365 Top Ten Lists. This is my project for 2010.

Sunday, February 28, 2010

Ten Reasons Why We Study Literature. (This Is Serious—Maybe I'll Work Out Why I am Doing it.)

1. Because it tells us about the time in which it is created. It's an alternative way to see history to the way the historians would like us to see it.
2. It reveals to us what we value as a culture. Often we don't realise, or want to admit to ourselves, what is important to us. Sometimes we aren't that proud of it.
3. Its displacement from 'reality' forces us to look at what we normally call reality for the way in which it is constructed. If fiction can create a seeming 'reality', where is the non-fictional basis for our own?
4. Through using theoretical and philosophical thought to read literature, we come to understand a bit more about those theories and philosophies.

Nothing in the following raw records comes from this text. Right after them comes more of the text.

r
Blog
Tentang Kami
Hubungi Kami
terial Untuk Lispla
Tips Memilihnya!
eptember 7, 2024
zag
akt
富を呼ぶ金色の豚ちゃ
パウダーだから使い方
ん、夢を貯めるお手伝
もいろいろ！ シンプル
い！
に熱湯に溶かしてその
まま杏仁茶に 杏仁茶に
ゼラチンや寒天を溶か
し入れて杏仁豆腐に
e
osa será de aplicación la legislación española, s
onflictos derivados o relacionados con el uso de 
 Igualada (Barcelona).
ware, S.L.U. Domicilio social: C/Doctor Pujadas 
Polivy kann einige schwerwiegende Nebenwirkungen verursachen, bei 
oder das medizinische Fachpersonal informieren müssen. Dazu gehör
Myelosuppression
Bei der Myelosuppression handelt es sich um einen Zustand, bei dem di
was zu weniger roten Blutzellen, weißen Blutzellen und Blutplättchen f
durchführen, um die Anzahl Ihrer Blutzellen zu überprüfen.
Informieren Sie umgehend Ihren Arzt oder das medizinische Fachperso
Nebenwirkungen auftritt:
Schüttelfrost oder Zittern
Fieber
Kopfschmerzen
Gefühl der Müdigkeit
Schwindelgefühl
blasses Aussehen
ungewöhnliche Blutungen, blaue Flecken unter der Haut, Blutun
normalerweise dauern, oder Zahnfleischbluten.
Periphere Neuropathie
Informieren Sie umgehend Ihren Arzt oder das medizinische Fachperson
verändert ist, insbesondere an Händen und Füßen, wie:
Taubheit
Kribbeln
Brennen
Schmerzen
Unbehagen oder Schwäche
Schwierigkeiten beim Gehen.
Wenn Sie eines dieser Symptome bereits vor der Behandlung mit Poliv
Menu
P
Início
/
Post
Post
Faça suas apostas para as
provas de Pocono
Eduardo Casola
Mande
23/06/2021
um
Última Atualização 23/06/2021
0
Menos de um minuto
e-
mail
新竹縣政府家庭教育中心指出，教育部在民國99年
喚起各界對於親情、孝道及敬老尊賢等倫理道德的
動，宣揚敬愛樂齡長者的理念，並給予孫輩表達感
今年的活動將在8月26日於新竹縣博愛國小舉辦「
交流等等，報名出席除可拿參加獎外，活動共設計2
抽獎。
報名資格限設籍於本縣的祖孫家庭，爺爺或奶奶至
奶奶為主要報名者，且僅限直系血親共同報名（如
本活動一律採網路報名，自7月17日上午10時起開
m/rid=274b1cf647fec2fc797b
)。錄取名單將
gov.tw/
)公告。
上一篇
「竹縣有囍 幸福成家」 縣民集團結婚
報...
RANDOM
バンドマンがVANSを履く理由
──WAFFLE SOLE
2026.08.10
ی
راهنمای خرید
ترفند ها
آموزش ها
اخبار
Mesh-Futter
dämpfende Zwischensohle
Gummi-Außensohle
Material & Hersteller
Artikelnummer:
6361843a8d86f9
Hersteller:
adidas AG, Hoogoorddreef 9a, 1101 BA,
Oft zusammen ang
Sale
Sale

They are not just in books—they inform political, social and psychological policy. It makes us a little more knowledgeable (hopefully).
5. It opens up the study of all textual things in our world. Since I started studying literature, for example, I see so many sub-texts to advertising now—it’s great because at least now I am aware that I am being conned.
6. It affords you the opportunity to read, widely, things you may not ordinarily read, because you have to, not because of the more indulgent want-to.
7. It emits beauty. Whether you believe in the beauty of the everyday as expressed through astute writing, or the beauty of the dramatic, the excessive, the hyperbolic, good writing, often known as 'literature', is a source of a beauty you look for.
8. It challenges you to look below the surface, between the lines and behind the obvious. It makes reading an intellectual engagement rather than a pure entertainment. (Although I have nothing against reading for the fun of it either.)
9. Apparently, according to The Age, art criticism is a dying art. I am not sure if they include literary criticism in that, but I suppose if it is just us at uni ‘doing it’, then perhaps The Age is right. In order to become critics, we must study to be critics—you don’t want people to just be giving un-scholared opinions all over the place do you.
10. It makes authors accountable. It is a little scary how many books are published every year. There has to be a way to sort the possibly most readable to the top of the pile.